Binyamin Netanyahu, Shas head Aryeh Deri
Binyamin Netanyahu, Shas head Aryeh DeriMiriam Alster/Flash 90

Prime Minister Binyamin Netanyahu has appealed repeatedly to the hareidi parties, hareidi newspaper Hamevaser revealed Friday - even though United Torah Judaism (UTJ) officials reportedly turned him down in recent attempts to draft them into the coalition. 

Hareidi party demands include adding funds to yeshiva (Torah academy) budgets, adding funds to the State of Israel's child allowance grant, the repeal of the controversial Conversion Law and revoking criminal sanctions against draft-dodgers, according to Meyer Berger, Hamevaser's political analyst. 

The report implied that Transportation Minister Yisrael Katz (Likud) is one of the mediators in the negotiation, and that he told hareidi party representatives that they are "part of the next coalition," asking them to "agree on issues [on Likud's behalf] in advance." 

"Our demands are known in advance," hareidi representatives allegedly replied. "You already know them." They added that they will not make any explicit promises on their end, as well, until individual issues were discussed. 

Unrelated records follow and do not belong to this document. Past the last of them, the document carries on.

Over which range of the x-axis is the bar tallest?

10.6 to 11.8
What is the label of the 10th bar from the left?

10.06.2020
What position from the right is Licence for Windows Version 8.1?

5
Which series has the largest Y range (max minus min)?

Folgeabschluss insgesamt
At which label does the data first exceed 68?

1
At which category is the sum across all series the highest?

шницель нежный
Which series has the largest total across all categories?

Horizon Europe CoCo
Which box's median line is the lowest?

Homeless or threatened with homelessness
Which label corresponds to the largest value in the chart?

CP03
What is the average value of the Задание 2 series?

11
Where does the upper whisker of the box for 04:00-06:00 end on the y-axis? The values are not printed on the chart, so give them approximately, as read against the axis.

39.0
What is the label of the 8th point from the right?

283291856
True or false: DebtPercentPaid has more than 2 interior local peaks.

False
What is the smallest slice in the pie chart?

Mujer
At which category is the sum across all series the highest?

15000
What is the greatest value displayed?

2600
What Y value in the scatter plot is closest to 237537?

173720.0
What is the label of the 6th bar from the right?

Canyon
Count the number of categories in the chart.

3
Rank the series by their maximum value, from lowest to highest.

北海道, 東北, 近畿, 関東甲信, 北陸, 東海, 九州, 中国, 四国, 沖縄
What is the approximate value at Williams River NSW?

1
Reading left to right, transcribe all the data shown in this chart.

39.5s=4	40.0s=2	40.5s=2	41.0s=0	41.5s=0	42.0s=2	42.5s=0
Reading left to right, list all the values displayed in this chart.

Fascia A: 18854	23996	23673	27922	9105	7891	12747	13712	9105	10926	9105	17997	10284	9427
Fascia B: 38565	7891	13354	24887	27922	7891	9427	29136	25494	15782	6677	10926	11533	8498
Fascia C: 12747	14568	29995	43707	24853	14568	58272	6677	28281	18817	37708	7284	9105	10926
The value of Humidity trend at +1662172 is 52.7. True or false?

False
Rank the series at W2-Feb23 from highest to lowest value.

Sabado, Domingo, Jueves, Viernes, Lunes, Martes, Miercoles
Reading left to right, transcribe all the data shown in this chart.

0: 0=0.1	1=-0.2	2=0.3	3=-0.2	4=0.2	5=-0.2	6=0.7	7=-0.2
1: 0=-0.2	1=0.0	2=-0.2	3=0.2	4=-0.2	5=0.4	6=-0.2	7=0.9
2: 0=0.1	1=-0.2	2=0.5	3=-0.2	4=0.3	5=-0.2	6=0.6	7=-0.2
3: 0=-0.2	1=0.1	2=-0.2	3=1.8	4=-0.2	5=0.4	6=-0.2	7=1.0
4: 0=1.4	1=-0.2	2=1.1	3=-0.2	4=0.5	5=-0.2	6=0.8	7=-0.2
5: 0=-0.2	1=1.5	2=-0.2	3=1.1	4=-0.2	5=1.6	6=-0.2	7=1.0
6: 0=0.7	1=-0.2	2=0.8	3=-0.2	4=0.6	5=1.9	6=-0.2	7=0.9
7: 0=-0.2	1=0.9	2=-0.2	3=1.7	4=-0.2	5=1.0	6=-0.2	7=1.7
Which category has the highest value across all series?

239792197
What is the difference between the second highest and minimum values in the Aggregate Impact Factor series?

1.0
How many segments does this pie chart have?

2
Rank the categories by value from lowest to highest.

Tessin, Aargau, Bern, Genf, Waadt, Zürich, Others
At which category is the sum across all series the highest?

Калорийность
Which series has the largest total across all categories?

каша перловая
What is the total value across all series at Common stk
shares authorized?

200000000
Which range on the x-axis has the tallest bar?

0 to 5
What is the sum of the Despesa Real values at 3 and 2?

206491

Berger added that, in corroboration with previous reports on an attempt to form a new coalition with hareidi parties, the hareidim have refused to make any strong commitments to Likud and that they claim Netanyahu is "not serious" about forming a coalition with them. 

"If you don't understand we will just say it again clearly: gone are the days we gave our trust to Bibi Netanyahu," they said. "Those days are over. They were and are no more."

They added that in the event Netanyahu could prove that he would acquiesce to their demands - preferably cementing the deal in writing - they would ask the religious leaders for advice on the issue, but that "we aren't there yet." 

Hareidi MKs are also reportedly livid over Netanyahu's unwillingness to make any promises regarding how he would handle issues such as the child allowance grant in the next Knesset, and that they are "realistic" in assessing that rushing into a coalition could "harm them in the long term." 

Friday's report represents an ongoing confusion regarding the outcome, and even the validity, of covert negotiations unfolding between Netanyahu and the hareidi parties.

On Thursday, a senior UTJ official told Arutz Sheva on condition of anonymity that no negotiations whatsoever had taken place - at least, not yet.

“We have a 'green light' to talk to him, but we have not yet heard his opinions on our demands,” the source said of Netanyahu. “There is no practical proposal on the table right now. He wants us to promise to support him before he calls for new elections, but he has not told us that he will support our demands."

Hours earlier, Channel 2 reported that Netanyahu had directly appealed to hareidi parties, promising early elections if they made the recommendation that he lead the government. 

Two weeks ago, in an attempt to replace Yesh Atid in the coalition, Netanyahu reportedly turned to UTJ and Shas, saying he was willing to turn a "blind eye" and keep at arms' length from sensitive issues like the hareidi draft, even after passing that particular controversial bill into law.

However, UTJ and Shas turned him down, and sources told Arutz Sheva that they were unwilling to "save" Netanyahu's place in the government simply because he asked them to do so.

That attempt was followed by a public appeal from Netanyahu to all the parties in the opposition to join a unity government. That request was rejected as well.